Updated: 2025.10.03 18D ago 3 sources
The Taliban shut off fiber‑optic internet in Balkh, disabling Wi‑Fi for homes, offices, and institutions while keeping mobile data on. This illustrates a shift from content/app blocking to selective infrastructure control that removes high‑capacity, harder‑to‑monitor connections yet preserves a surveillable, lower‑bandwidth channel. — It highlights a scalable censorship tactic regimes could copy to police morality and politics while limiting economic harm, raising urgent digital‑rights and governance questions.

Sources

Thwarted Plot To Cripple Cell Service In NY Was Bigger Than First Thought
BeauHD 2025.10.03 55% relevant
That idea highlights infrastructure‑level disruption to control communication; this article shows a different vector (SIM‑farm text floods) to achieve similar outcomes—blackouts of cellular service and 911—underscoring why perimeter infrastructure matters more than app‑level policies.
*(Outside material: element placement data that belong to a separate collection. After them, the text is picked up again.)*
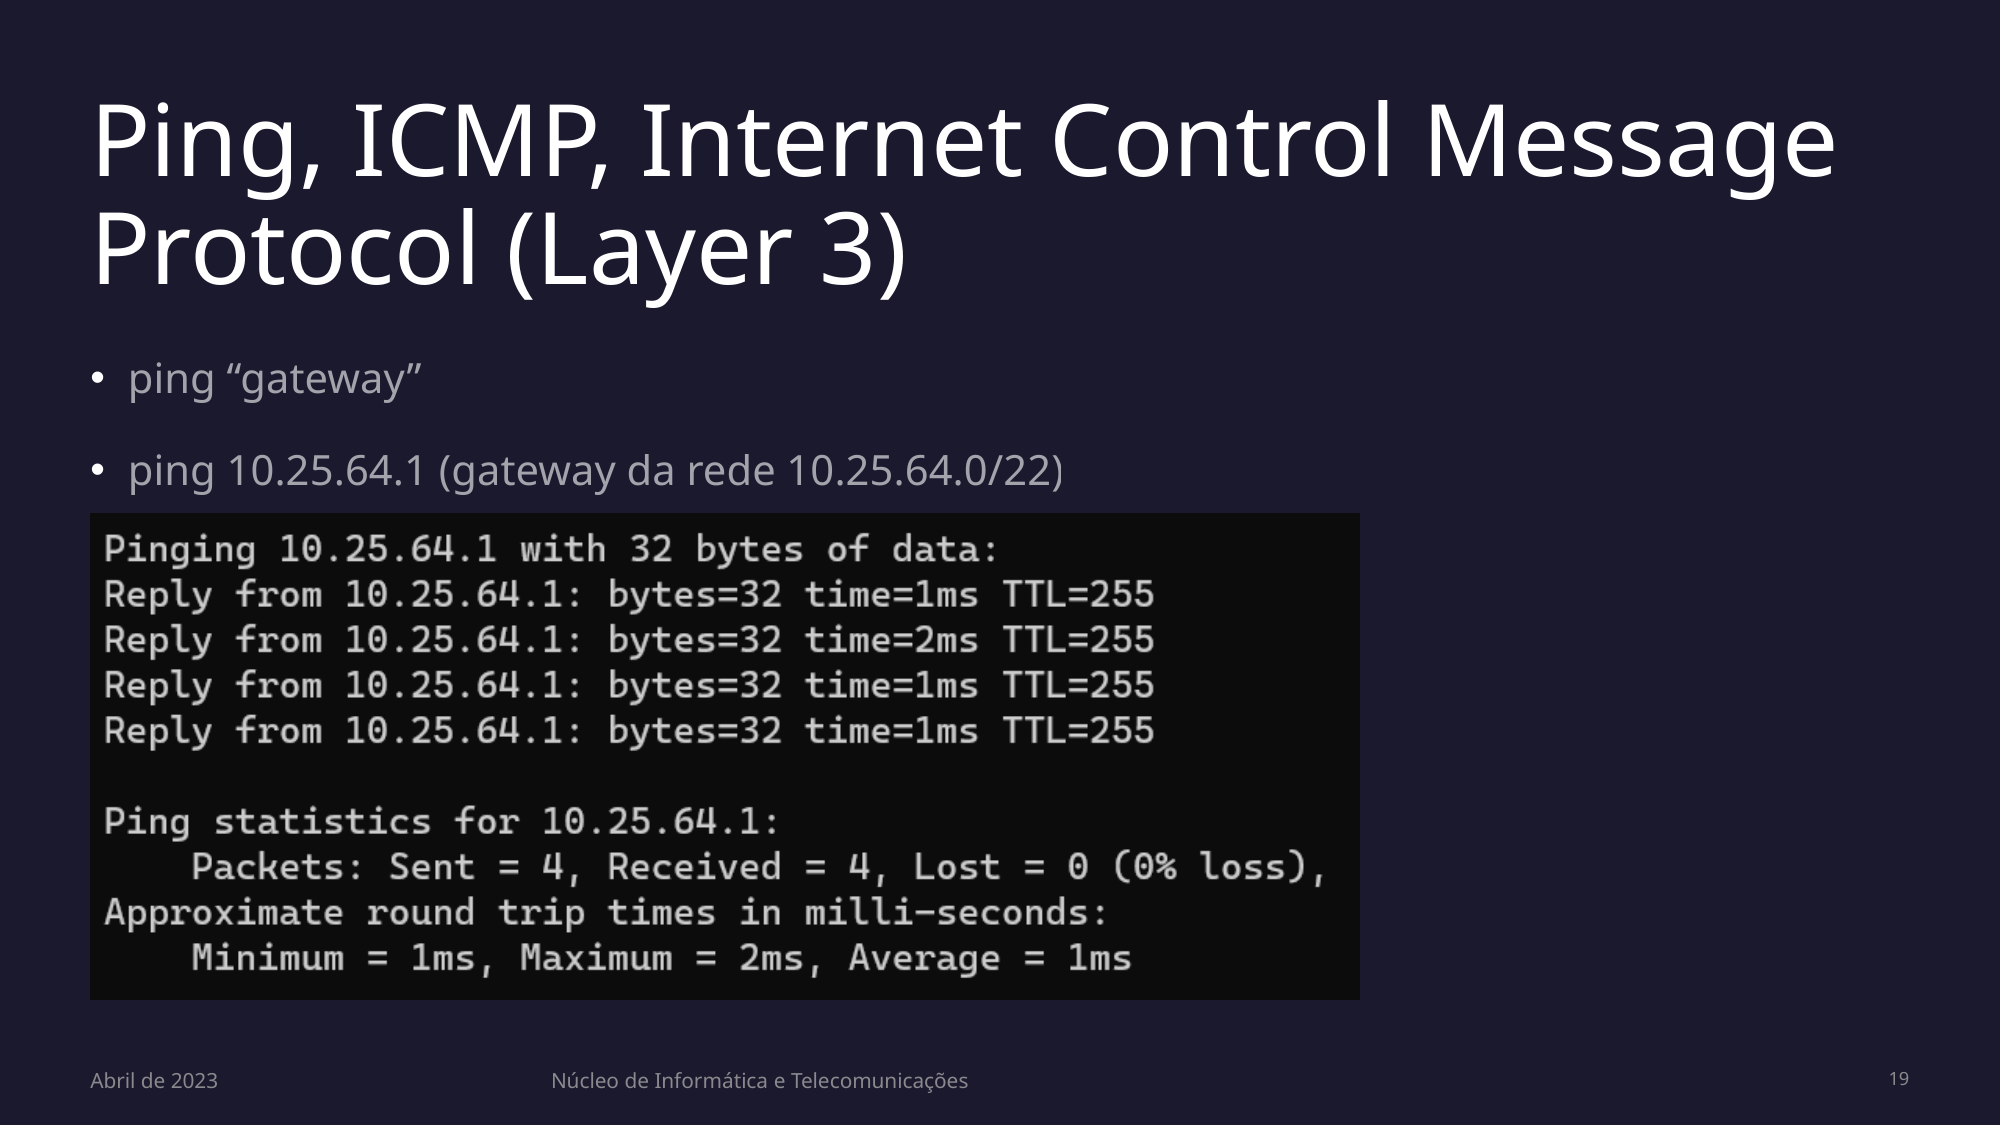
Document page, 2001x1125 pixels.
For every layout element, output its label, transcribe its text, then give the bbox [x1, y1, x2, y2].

picture [90, 513, 1360, 1000]
list ping “gateway” ping 10.25.64.1 (gateway da rede 10.25.64.0/22) [90, 346, 1910, 1000]
slide_number <número> [1632, 1067, 1910, 1093]
title Ping, ICMP, Internet Control Message Protocol (Layer 3) [90, 90, 1910, 309]
footer Núcleo de Informática e Telecomunicações [551, 1067, 1598, 1093]
slide_number Abril de 2023 [90, 1067, 522, 1093]
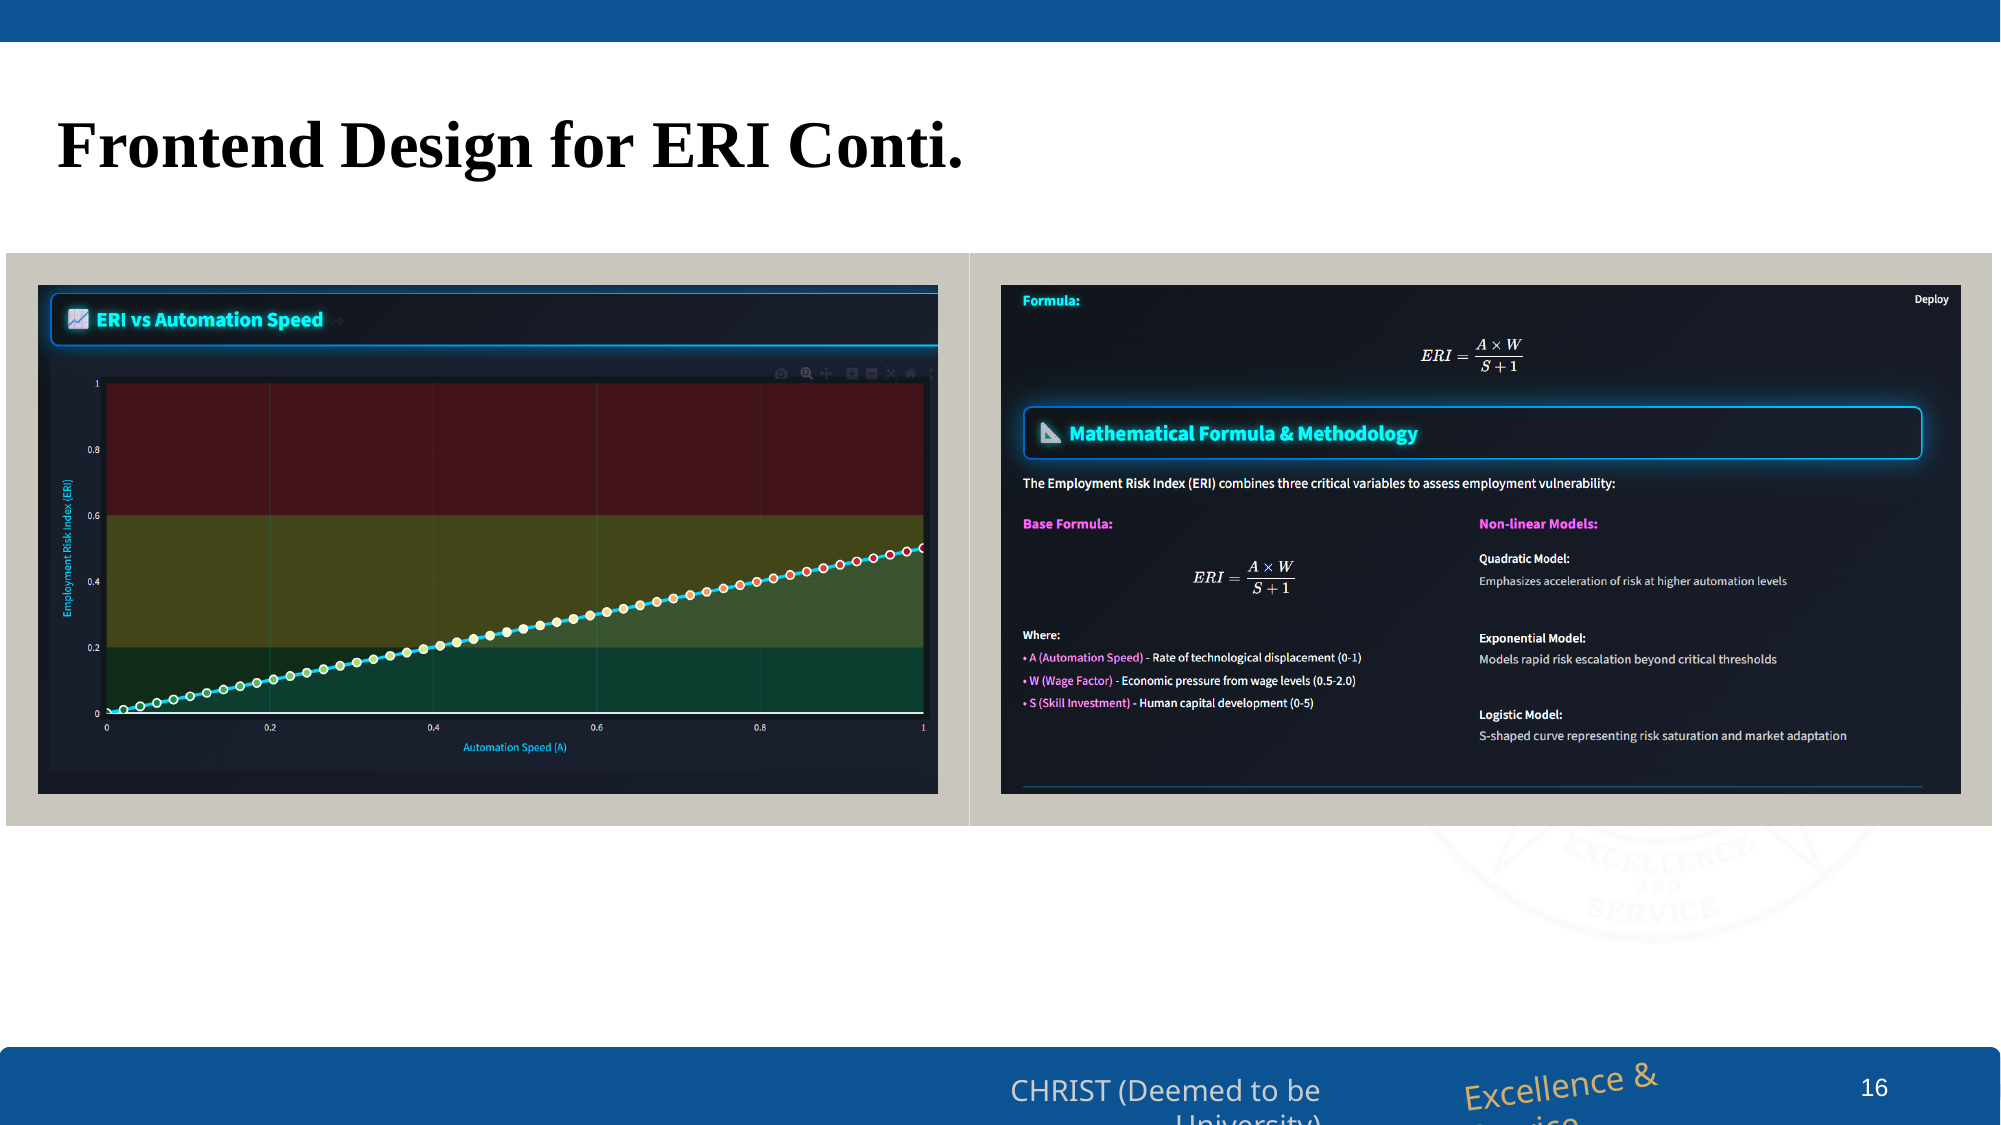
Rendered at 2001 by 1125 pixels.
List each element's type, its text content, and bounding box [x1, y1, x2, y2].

text_box [1840, 1051, 1961, 1118]
picture [37, 284, 938, 795]
title Frontend Design for ERI Conti. [37, 80, 1932, 206]
picture [1000, 284, 1961, 795]
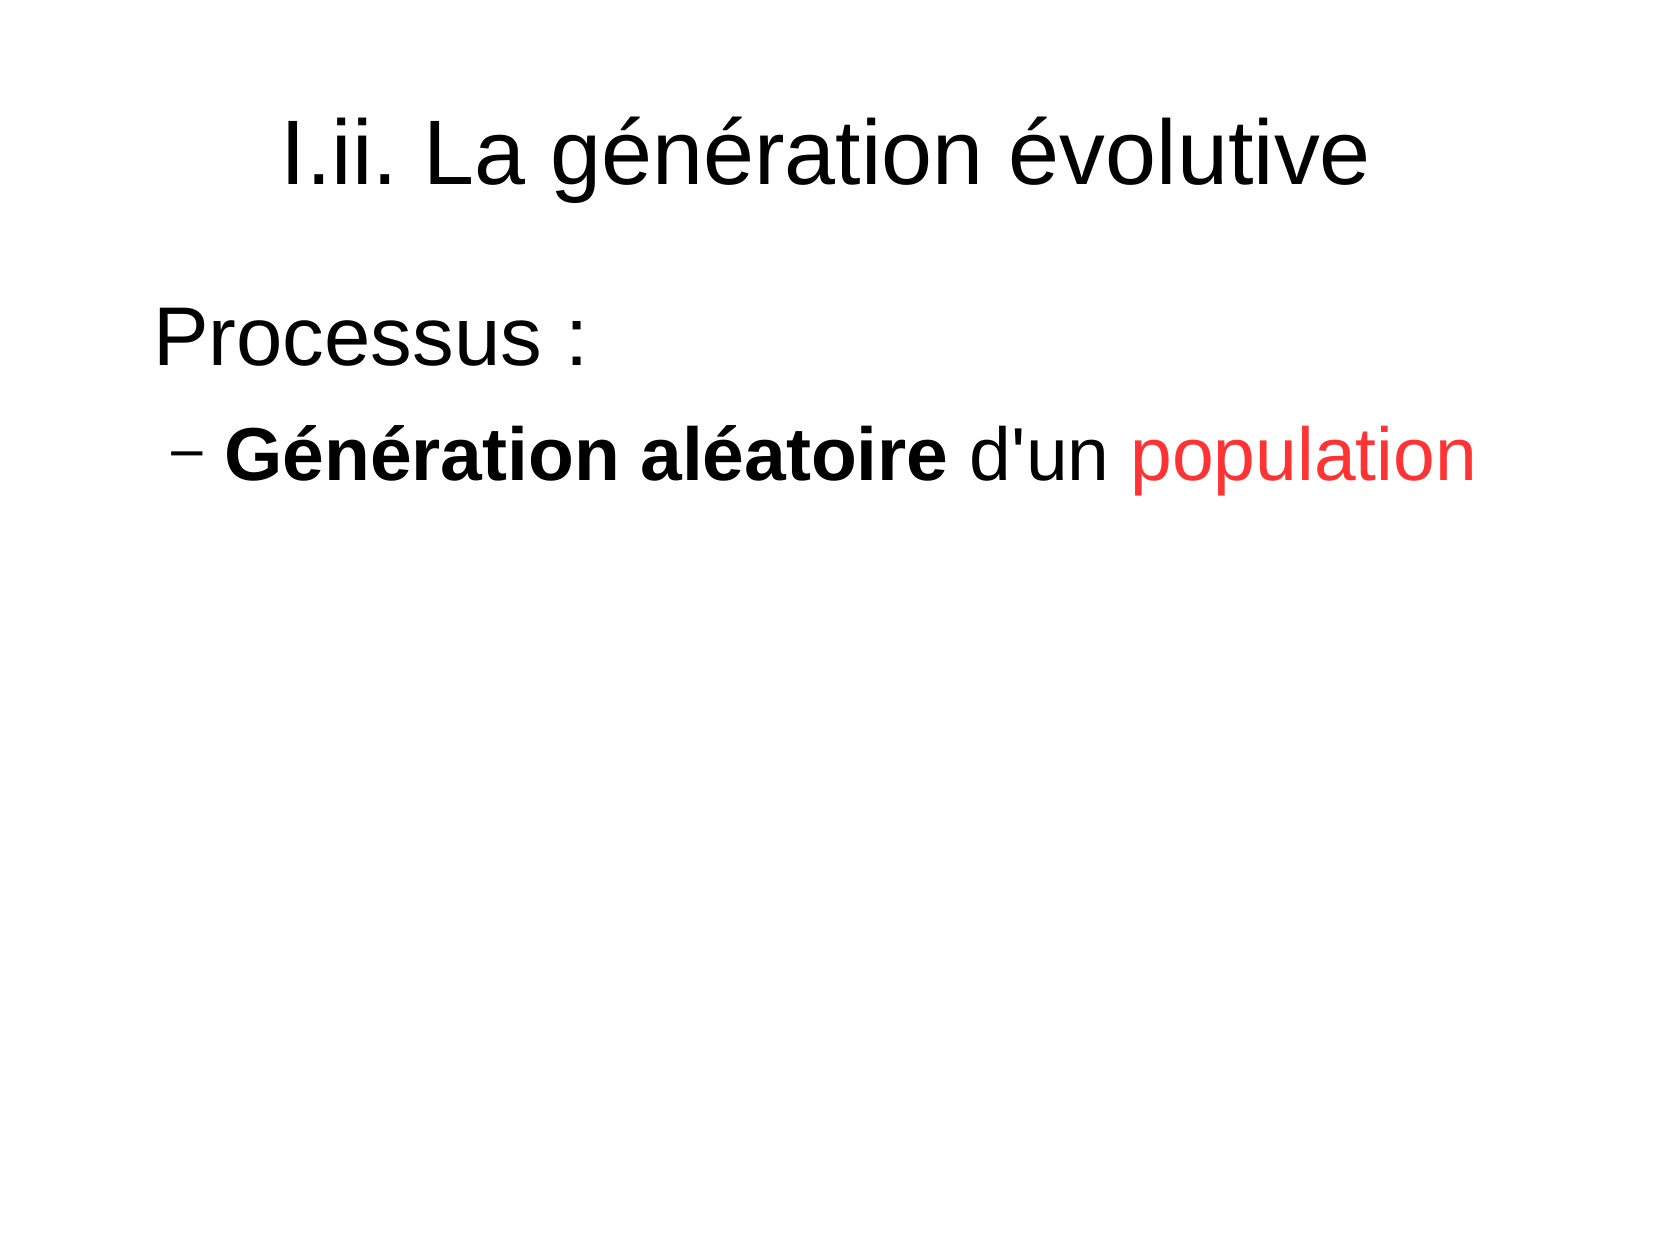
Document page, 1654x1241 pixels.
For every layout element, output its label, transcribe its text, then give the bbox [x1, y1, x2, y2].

title I.ii. La génération évolutive [82, 49, 1571, 257]
list Processus : Génération aléatoire d'un population [82, 290, 1571, 1010]
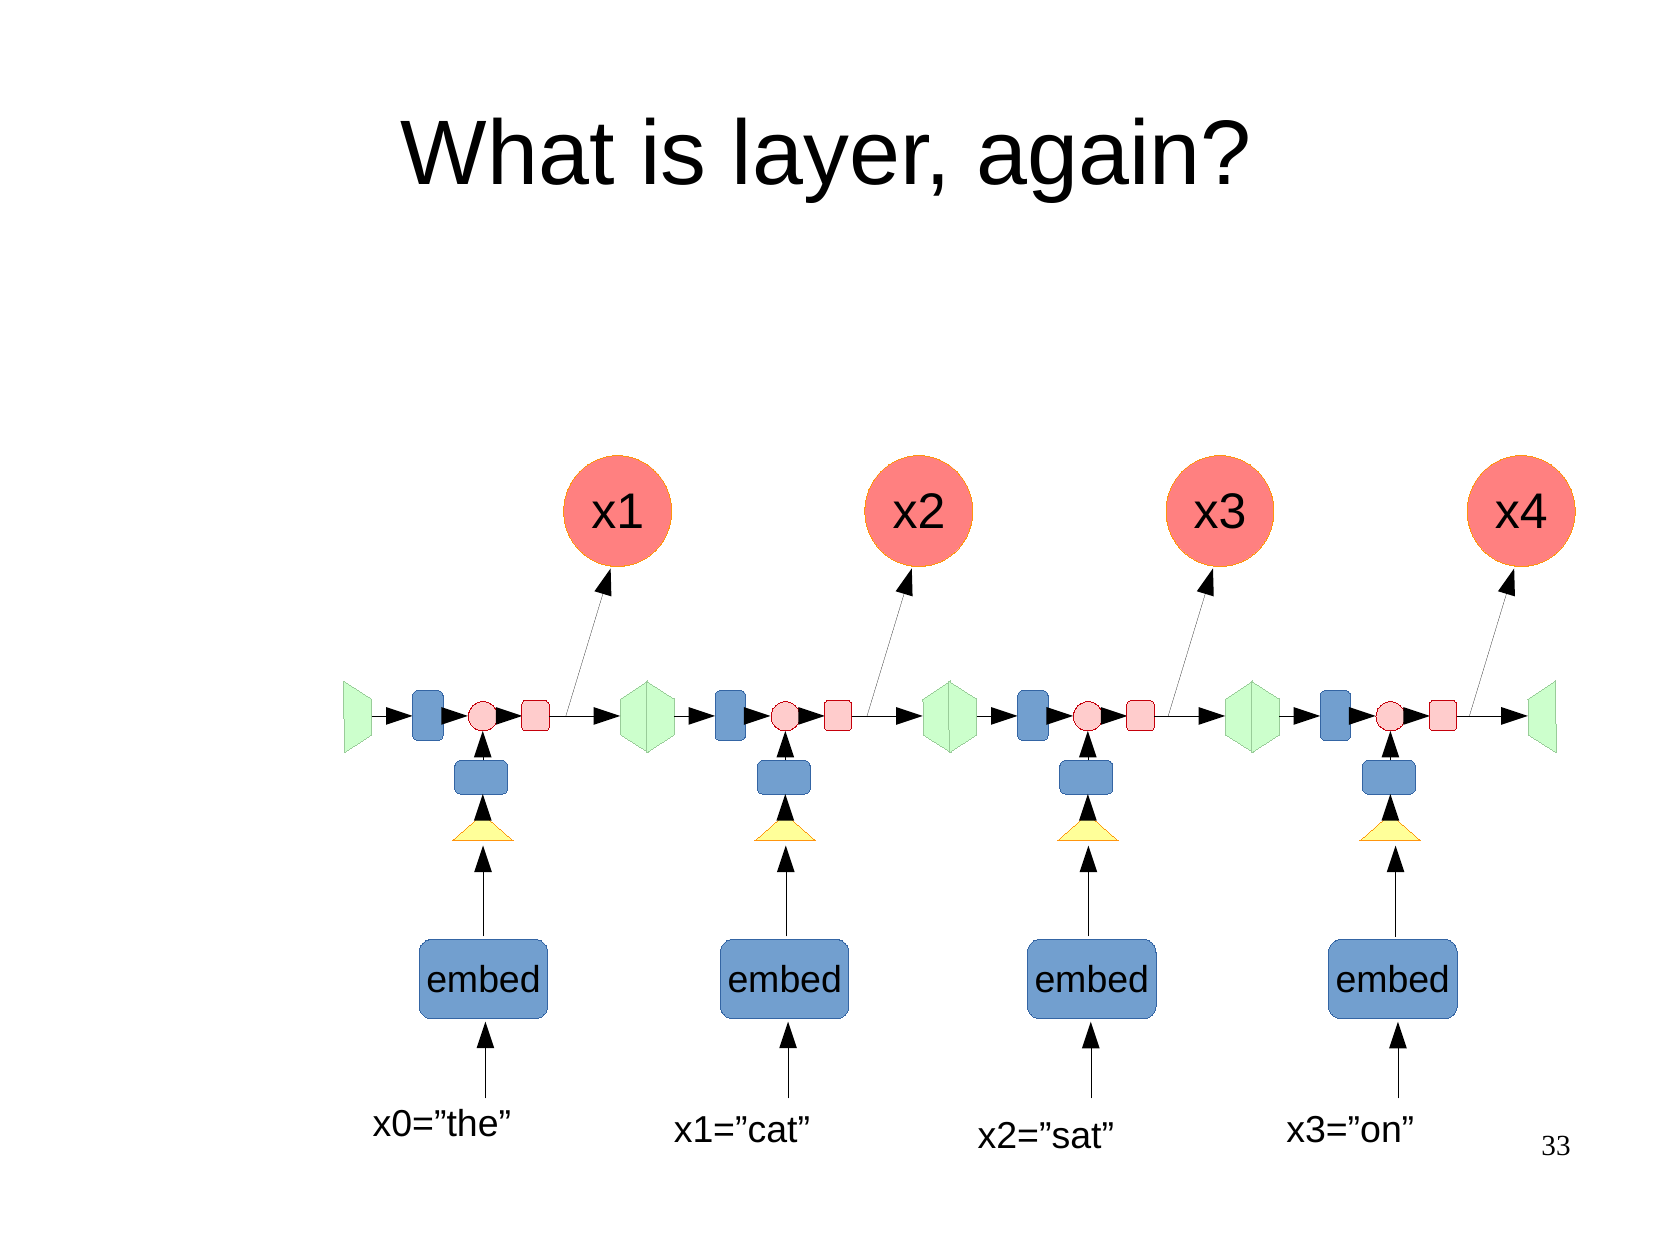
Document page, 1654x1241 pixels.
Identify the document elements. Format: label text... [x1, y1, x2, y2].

Afghanistan Hit By Nationwide Internet Blackout As Taliban Cuts Fiber Optic Cables
BeauHD 2025.09.29 95% relevant
The report says the Taliban severed fiber connections and cut off internet, mobile, and satellite services nationwide as a 'morality' measure—an escalation of the same infrastructure‑level tactic previously used regionally in Afghanistan.
Taliban Leader Bans Wi-Fi In an Afghan Province To 'Prevent Immorality'
BeauHD 2025.09.16 100% relevant
Spokesman Haji Attaullah Zaid said leader Hibatullah Akhundzada ordered a 'complete ban' on cable internet in Balkh 'to prevent immorality,' with mobile internet still functional.